Oh wait. Go back. No, go back. Ball Fondlers is on.

Stray observations:

  • In case my review did not make it clear, this episode pretty much blew me away. Something about the shagginess, combined with Morty’s speech to Summer, combined with the ending, just worked in a way I was not at all expecting. And the fact that all that improvised random bullshit could have so easily become tiresome, but somehow becomes kind of the point of the whole thing, in a way I can’t precisely articulate. Just terrific.
  • In case you hadn’t heard, the whole episode was available all weekend via Instagram, which is a weird way to watch something. If you missed seeing it tonight, and don’t want to watch the video on the Rick and Morty website for some reason, give it a try and report back here on the results. Or not. Free country!

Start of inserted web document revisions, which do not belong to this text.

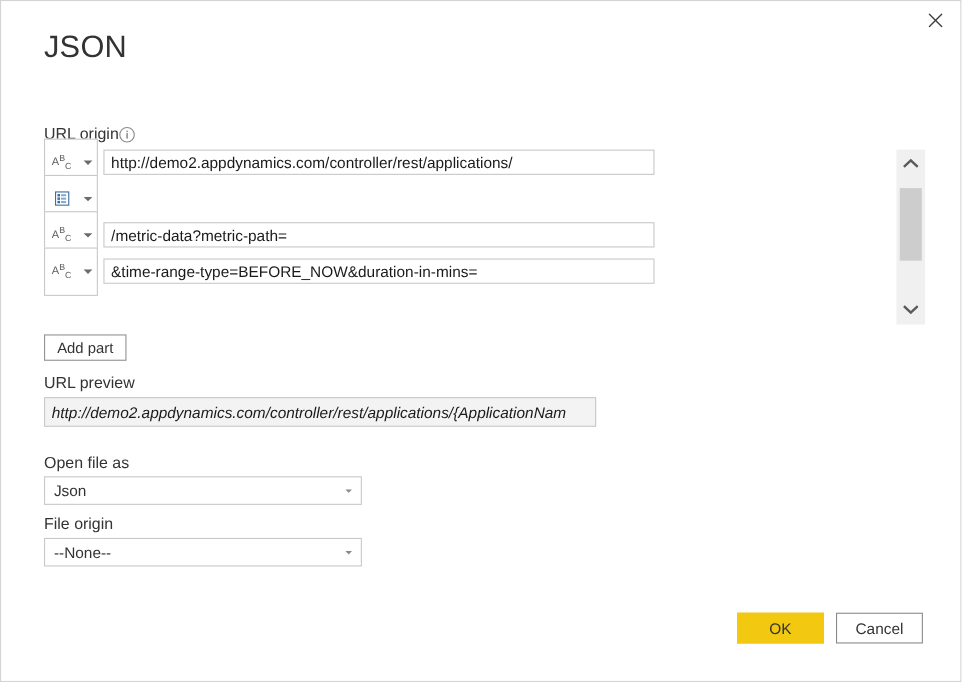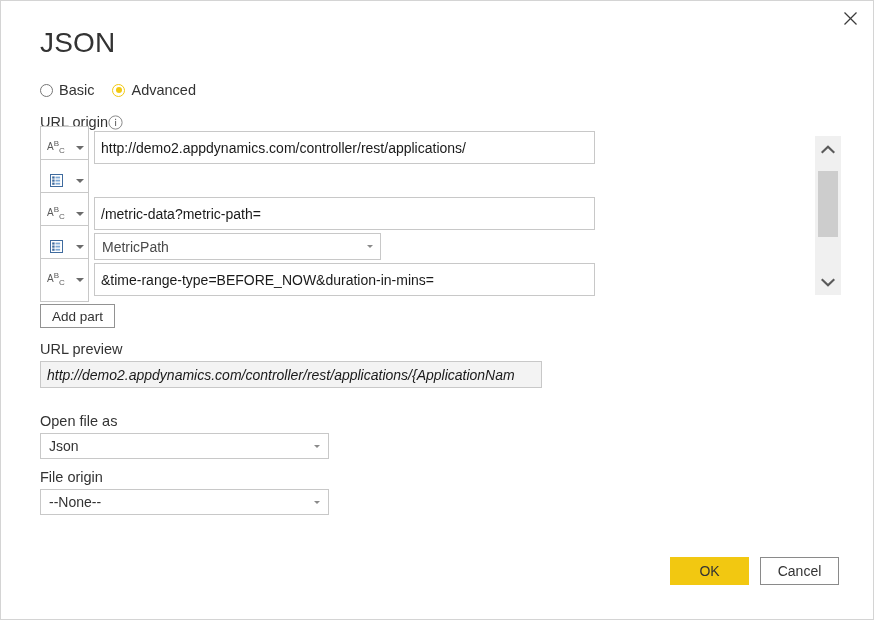--- a/index.html
+++ b/index.html
@@ -157,21 +157,21 @@
   }
   .caret-sm {
     width: 0; height: 0;
     border-left: 3.5px solid transparent;
     border-right: 3.5px solid transparent;
     border-top: 3.5px solid #8a8a8a;
   }
 
   .part-input {
     width: 501px;
-    height: 33px;
+    height: 23px;
     box-sizing: border-box;
     border: 1px solid #c8c8c8;
     background: #ffffff;
     font-family: "Liberation Sans", sans-serif;
     font-size: 14px;
     color: #1a1a1a;
     padding: 0 6px;
     outline: none;
   }
   .part-select {
@@ -308,30 +308,20 @@
     <span>
       <svg width="13" height="13" viewBox="0 0 13 13">
         <line x1="0.5" y1="0.5" x2="12.5" y2="12.5" stroke="#3b3b3b" stroke-width="1.2"></line>
         <line x1="12.5" y1="0.5" x2="0.5" y2="12.5" stroke="#3b3b3b" stroke-width="1.2"></line>
       </svg>
     </span>
   </button>
 
   <div class="title">JSON</div>
 
-  <div class="radio-row">
-    <div class="radio-item">
-      <span class="radio-circle"></span>
-      <span class="radio-label">Basic</span>
-    </div>
-    <div class="radio-item">
-      <span class="radio-circle checked"></span>
-      <span class="radio-label">Advanced</span>
-    </div>
-  </div>
 
   <div class="section-label" id="lbl-urlparts">URL origin</div>
   <span class="info-icon">
     <svg width="15" height="15" viewBox="0 0 15 15">
       <circle cx="7.5" cy="7.5" r="6.6" fill="none" stroke="#8a8a8a" stroke-width="1"></circle>
       <rect x="7" y="6" width="1.1" height="5" fill="#6f6f6f"></rect>
       <rect x="7" y="3.8" width="1.1" height="1.3" fill="#6f6f6f"></rect>
     </svg>
   </span>
 
@@ -367,40 +357,20 @@
     <div class="part-row">
       <div class="type-picker">
         <span class="glyph">
           <span class="abc-glyph">A<span class="up">B</span><span class="dn">C</span></span>
         </span>
         <span class="caret"></span>
       </div>
       <input class="part-input" type="text" value="/metric-data?metric-path=" style="">
     </div>
 
-    <div class="part-row">
-      <div class="type-picker">
-        <span class="glyph">
-          <svg width="15" height="15" viewBox="0 0 15 15">
-            <rect x="1.5" y="1.5" width="12" height="12" fill="none" stroke="#3f6b9e" stroke-width="1"></rect>
-            <rect x="3.2" y="3.4" width="2.4" height="2.2" fill="#3f6b9e"></rect>
-            <rect x="6.5" y="3.6" width="4.6" height="1.8" fill="#7ea8d4"></rect>
-            <rect x="3.2" y="6.5" width="2.4" height="2.2" fill="#3f6b9e"></rect>
-            <rect x="6.5" y="6.7" width="4.6" height="1.8" fill="#7ea8d4"></rect>
-            <rect x="3.2" y="9.6" width="2.4" height="2.2" fill="#3f6b9e"></rect>
-            <rect x="6.5" y="9.8" width="4.6" height="1.8" fill="#7ea8d4"></rect>
-          </svg>
-        </span>
-        <span class="caret"></span>
-      </div>
-      <div class="part-select">
-        <span>MetricPath</span>
-        <span class="caret-sm"></span>
-      </div>
-    </div>
 
     <div class="part-row">
       <div class="type-picker">
         <span class="glyph">
           <span class="abc-glyph">A<span class="up">B</span><span class="dn">C</span></span>
         </span>
         <span class="caret"></span>
       </div>
       <input class="part-input" type="text" value="&amp;time-range-type=BEFORE_NOW&amp;duration-in-mins=" style="">
     </div>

  • Rick and Morty have a nice chat about Lorenzo Music and Bill Murray and their respective voice work; I remember hearing Murray was doing the Garfield movie and just assuming (although it makes no sense) that he’d got the job because of Music’s work on Real Ghostbusters.
  • “Interesting fact: Moynihan and Piece Of Toast hate each other.” -Rick
  • Favorite channel? I was a big fan of dead Mrs. Sullivan and all her cats.
  • Credit cookie: Morty, Beth, Summer, and Jerry ask so many questions about Hamsters In People’s Butts world that Rick gets sick of it and takes the whole family there on a trip. Everyone has fun.